The pivot reflects commercial realities. Companies such as Alibaba face shareholder pressure to monetise AI investments through consumer and enterprise applications while continuing to fund expensive infrastructure expansion.
And experts say, the market also wants to see what Chinese companies come up with beyond initial successes like that of DeepSeek.
“The surprise would be if some of these new models end up being underwhelming. I think there are high expectations here,” Alfredo Montufar-Helu, a managing director at Ankura Consulting in Beijing, told Reuters.
Focus on self-sufficiency, innovation
It is also worth noting that AI models are not China’s sole focus. Besides adopting DeepSeek’s open-source approach, competitors have also stepped up recruitment of top AI researchers. China is already home to more than half of the world’s AI researchers and leads globally in publishing AI research.
Meanwhile, early this week, Reuters reported that China’s ByteDance was also looking develop its own AI semiconductors with South Korean chipmaking giant Samsung.
ByteDance aims to receive sample chips by the end of March this year, the report said, citing people familiar with the matter. The company plans to produce at least 100,000 units of the chip, designed for AI inference tasks, this year. And ByteDance is looking to progressively ramp production to up to 350,000 units, it said.

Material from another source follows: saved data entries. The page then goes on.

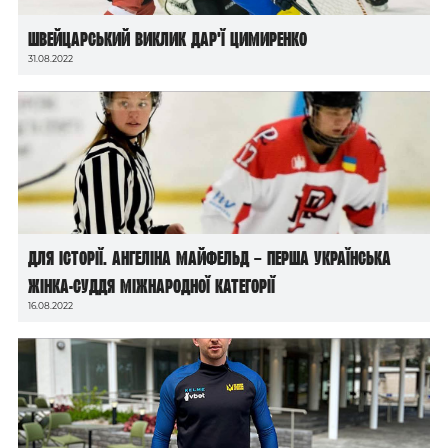
Швейцарський виклик Дар’ї Цимиренко
31.08.2022
Для історії. Ангеліна Майфельд – перша українська
жінка-суддя міжнародної категорії
16.08.2022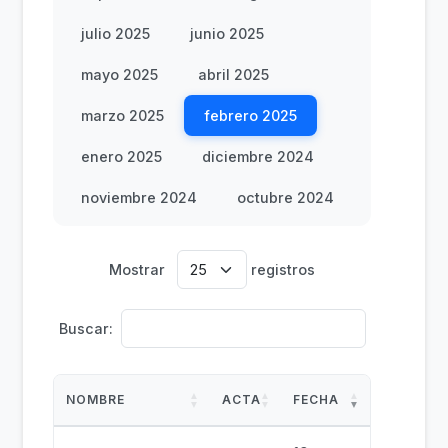
julio 2025
junio 2025
mayo 2025
abril 2025
marzo 2025
febrero 2025
enero 2025
diciembre 2024
noviembre 2024
octubre 2024
Mostrar
registros
Buscar:
NOMBRE
ACTA
FECHA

Though a spokesperson for the company said the report was inaccurate, it would mark a milestone for ByteDance, if successful. The company has sought to develop chips to support its AI workloads since as far back as 2022.
Meanwhile, ByteDance’s rivals Alibaba and Baidu have marched ahead in AI chip development. Alibaba last month unveiled its Zhenwu chip for large-scale AI workloads. Baidu sells chips to external clients and plans to list its chip unit Kunlunxin soon.

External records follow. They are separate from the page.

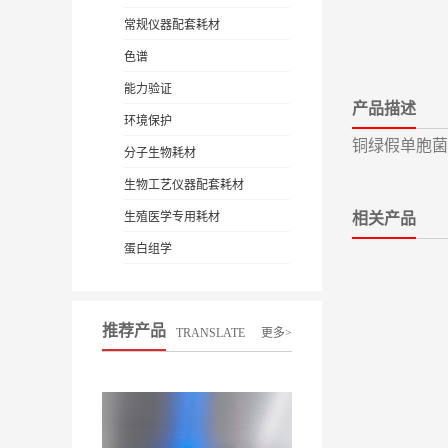
常规仪器配套耗材
色谱
能力验证
产品描述
环境保护
铜绿假单胞
分子生物耗材
生物工艺仪器配套耗材
生殖医学专用耗材
相关产品
蛋白组学
推荐产品
TRANSLATE
更多>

Those efforts tie in with Beijing’s larger goal of creating a self-sufficient supply chain for key technologies like semiconductors and AI, especially as Beijing faces strict US export controls restricting its access to tech like advanced semiconductors.
During the week, Chinese President Xi Jinping and Premier Li Qiang both stressed that goal again.
While Li recommended better use of resources like computing power and AI talent, Xi called for a concentrated push “to secure breakthroughs” in science and technology, according to state media Xinhua.
“Self-reliance and strength in science and technology” would be “key to building China into a great modern socialist country”, he said.